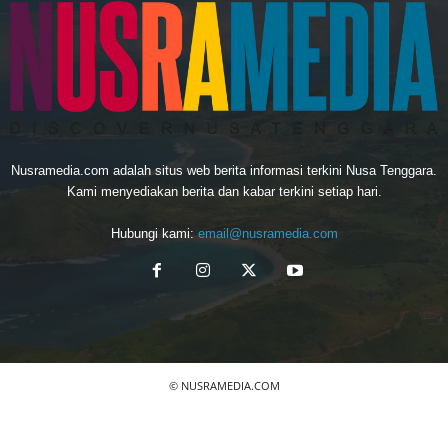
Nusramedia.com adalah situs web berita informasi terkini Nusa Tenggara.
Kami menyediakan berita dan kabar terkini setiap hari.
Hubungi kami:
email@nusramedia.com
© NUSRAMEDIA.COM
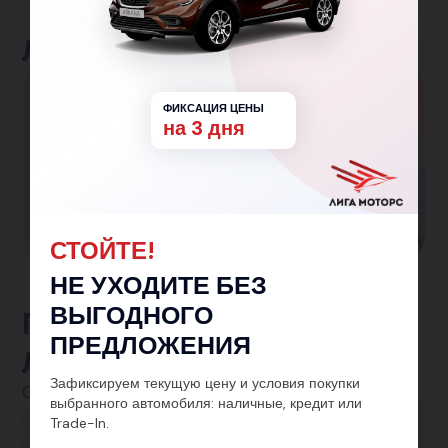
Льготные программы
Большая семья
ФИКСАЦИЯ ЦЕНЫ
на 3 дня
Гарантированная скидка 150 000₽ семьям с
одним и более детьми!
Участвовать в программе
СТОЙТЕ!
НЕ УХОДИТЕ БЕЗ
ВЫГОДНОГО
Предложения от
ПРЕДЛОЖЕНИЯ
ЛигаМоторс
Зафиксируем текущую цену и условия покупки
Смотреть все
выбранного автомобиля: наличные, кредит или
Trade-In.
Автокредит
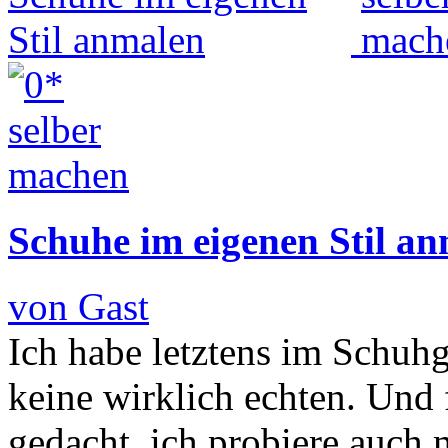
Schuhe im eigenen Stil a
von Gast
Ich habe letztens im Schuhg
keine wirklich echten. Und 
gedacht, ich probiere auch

--

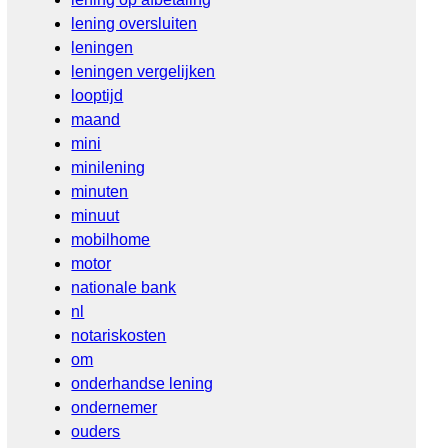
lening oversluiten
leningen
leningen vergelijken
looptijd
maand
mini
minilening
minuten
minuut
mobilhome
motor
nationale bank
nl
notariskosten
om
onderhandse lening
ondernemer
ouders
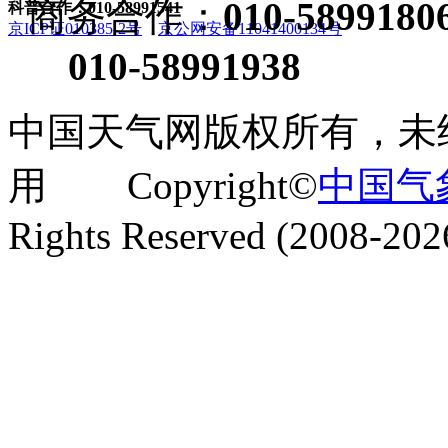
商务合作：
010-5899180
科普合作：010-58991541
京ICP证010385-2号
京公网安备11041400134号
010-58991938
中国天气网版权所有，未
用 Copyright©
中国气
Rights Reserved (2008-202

* Prompt
Lines containing the string "berita" in the entries above should be counted. State that number alone.

* Written response
2